Positional Nystagmus in Patients Evaluated for Dizziness and Imbalance

1Alabama Hearing & Balance Associates, Inc., Foley, AL 36535, USA
2Associated Audiologists, Shawnee Mission, KS 66204, USA
3The American Institute of Balance, Largo, FL 33777, USA

Received 31 August 2015; Accepted 3 January 2016

Academic Editor: Sampath Prasad

Copyright © 2016 Richard A. Roberts et al. This is an open access article distributed under the Creative Commons Attribution License, which permits unrestricted use, distribution, and reproduction in any medium, provided the original work is properly cited.

Abstract

There is variability in the literature regarding the presence of positional nystagmus in healthy participants with reportedly normal vestibular and central nervous system function. This ranges from 7.5% to 88% and raises an important clinical question. If 88% of healthy participants have positional nystagmus then how is the clinician to interpret the presence of positional nystagmus in a patient presenting with dizziness and/or disequilibrium? The primary purpose of this investigation was to examine the prevalence and characteristics of positional nystagmus in patients evaluated specifically for dizziness and imbalance. Data was collected using retrospective chart review. 200 charts were randomly selected from all patients seen for evaluation of dizziness and imbalance over a period of eight months.
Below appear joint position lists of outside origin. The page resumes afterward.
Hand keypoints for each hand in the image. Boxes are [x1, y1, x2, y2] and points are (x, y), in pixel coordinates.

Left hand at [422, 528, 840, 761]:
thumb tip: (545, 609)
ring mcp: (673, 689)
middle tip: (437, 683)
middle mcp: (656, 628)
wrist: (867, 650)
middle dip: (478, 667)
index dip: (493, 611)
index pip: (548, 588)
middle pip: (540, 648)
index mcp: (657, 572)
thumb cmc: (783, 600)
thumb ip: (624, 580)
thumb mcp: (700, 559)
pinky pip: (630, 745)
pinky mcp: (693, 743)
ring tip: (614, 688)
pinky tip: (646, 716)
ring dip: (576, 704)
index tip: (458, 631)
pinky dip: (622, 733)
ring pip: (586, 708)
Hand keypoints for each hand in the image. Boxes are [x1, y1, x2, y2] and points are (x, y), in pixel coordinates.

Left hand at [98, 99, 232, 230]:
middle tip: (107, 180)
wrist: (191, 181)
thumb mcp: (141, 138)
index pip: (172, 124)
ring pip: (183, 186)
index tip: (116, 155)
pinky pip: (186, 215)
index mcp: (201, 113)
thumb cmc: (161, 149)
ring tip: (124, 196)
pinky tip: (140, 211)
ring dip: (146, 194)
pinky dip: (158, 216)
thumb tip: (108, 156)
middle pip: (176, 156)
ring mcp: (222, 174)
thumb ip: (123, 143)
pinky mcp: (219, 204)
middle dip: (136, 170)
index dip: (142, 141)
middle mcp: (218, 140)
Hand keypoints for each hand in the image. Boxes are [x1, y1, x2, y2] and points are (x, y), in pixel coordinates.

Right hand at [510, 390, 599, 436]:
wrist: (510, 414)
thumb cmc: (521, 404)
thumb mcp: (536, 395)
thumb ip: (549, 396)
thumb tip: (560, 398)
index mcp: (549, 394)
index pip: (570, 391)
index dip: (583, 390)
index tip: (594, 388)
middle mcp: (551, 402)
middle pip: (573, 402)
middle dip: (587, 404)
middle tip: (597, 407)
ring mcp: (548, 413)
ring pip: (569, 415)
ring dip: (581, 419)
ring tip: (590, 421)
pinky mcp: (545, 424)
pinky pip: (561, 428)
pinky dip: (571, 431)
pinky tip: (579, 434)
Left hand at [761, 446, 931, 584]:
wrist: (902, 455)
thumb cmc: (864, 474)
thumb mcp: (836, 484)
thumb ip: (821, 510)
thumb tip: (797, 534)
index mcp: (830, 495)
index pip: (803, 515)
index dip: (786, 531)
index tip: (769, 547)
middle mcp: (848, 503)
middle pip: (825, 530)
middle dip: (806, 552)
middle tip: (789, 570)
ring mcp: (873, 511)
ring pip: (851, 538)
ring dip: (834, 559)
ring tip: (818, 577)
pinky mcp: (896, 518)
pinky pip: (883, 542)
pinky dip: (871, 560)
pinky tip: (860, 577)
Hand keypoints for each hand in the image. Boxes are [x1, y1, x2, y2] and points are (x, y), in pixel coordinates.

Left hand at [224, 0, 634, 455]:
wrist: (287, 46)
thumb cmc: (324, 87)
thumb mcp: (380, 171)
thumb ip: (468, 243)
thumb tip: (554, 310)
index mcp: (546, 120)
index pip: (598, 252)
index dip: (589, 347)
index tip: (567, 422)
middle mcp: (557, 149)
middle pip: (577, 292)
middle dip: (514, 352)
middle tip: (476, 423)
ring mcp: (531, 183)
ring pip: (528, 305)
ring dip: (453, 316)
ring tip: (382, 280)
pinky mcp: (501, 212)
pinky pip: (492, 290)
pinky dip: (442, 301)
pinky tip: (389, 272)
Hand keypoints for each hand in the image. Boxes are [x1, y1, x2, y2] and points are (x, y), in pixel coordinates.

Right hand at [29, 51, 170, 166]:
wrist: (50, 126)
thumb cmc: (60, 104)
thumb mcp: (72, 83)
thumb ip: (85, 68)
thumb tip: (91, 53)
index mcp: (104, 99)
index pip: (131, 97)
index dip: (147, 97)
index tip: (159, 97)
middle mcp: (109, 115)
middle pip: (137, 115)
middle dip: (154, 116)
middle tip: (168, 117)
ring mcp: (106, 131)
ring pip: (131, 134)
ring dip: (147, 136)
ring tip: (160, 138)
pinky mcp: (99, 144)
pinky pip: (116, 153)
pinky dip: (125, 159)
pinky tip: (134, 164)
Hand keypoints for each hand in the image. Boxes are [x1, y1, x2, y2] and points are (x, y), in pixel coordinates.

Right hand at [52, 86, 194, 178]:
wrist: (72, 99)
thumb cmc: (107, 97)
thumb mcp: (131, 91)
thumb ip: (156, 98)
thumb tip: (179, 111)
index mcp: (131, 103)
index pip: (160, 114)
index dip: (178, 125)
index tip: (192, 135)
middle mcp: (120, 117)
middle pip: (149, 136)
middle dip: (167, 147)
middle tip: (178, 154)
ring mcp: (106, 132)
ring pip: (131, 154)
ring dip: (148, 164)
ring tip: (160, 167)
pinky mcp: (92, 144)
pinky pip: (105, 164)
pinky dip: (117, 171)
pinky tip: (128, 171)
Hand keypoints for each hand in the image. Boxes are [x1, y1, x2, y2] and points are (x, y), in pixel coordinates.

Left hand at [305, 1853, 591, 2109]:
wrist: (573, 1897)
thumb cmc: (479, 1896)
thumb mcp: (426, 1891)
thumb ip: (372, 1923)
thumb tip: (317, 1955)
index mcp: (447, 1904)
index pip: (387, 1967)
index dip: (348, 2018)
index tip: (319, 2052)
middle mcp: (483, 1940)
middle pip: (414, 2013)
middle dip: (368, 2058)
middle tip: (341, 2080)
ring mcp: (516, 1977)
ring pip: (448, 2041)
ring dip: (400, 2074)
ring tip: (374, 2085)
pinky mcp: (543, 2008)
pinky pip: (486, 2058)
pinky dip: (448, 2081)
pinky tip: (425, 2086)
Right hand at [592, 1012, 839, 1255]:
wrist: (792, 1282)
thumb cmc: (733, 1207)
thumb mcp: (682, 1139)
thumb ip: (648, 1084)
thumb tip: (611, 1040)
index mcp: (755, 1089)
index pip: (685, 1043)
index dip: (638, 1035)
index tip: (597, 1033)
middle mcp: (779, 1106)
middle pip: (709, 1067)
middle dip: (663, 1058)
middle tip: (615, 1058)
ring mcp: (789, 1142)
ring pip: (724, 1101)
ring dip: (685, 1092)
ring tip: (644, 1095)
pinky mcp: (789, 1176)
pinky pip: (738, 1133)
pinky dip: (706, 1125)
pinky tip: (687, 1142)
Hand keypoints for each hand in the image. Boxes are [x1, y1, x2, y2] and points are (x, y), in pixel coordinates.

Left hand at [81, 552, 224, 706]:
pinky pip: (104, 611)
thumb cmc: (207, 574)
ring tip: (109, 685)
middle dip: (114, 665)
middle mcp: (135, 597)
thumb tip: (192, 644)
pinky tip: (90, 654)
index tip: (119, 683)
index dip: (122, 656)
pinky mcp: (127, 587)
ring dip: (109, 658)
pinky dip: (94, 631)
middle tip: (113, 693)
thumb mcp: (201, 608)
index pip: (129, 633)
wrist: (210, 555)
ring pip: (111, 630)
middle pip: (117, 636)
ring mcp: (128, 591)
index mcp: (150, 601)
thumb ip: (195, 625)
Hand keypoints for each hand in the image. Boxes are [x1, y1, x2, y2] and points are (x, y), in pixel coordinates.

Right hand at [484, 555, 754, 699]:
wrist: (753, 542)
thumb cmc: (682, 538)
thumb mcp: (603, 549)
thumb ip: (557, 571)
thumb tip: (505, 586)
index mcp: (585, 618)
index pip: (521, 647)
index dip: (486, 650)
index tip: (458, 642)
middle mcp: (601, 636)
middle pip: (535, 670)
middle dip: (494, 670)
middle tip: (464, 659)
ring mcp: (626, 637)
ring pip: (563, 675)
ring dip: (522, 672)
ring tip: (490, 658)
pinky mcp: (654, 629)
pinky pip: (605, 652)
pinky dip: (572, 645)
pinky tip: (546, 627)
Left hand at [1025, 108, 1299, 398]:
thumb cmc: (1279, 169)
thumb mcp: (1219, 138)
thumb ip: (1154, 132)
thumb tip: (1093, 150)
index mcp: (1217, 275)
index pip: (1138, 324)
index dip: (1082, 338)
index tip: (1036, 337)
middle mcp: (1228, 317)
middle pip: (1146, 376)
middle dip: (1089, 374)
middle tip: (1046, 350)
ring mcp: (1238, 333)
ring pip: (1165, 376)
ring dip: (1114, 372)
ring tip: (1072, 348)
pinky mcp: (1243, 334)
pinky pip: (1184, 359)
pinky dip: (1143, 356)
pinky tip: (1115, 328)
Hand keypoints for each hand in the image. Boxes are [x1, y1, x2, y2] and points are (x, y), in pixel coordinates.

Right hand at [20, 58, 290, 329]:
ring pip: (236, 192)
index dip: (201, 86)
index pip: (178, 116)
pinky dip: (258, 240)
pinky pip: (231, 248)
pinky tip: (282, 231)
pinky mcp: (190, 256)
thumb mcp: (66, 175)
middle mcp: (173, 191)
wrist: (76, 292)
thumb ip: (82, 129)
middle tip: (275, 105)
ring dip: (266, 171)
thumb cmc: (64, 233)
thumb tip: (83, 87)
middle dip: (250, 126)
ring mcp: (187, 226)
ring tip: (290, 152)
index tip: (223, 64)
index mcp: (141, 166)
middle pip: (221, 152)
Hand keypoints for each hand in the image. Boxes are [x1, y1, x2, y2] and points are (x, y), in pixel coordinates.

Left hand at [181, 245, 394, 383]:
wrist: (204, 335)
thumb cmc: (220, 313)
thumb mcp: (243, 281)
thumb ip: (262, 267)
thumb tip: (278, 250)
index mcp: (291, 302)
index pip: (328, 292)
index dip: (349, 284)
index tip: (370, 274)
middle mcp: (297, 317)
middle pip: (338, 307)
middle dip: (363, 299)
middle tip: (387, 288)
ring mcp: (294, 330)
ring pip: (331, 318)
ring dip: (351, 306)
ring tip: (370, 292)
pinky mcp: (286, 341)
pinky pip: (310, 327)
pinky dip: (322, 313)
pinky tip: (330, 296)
Clinicians independently reviewed the data from positional testing for each chart. Nystagmus was present if there was a clear slow and fast phase component and there were three beats in a 10 s time window. Nystagmus direction and intensity data were collected. Results indicate positional nystagmus is present in 10.5% to 21% of patients evaluated for dizziness and imbalance. Use of liberal criteria for determining presence of positional nystagmus (i.e., 3 beats in 20 sec) may account for higher prevalence rates across other studies.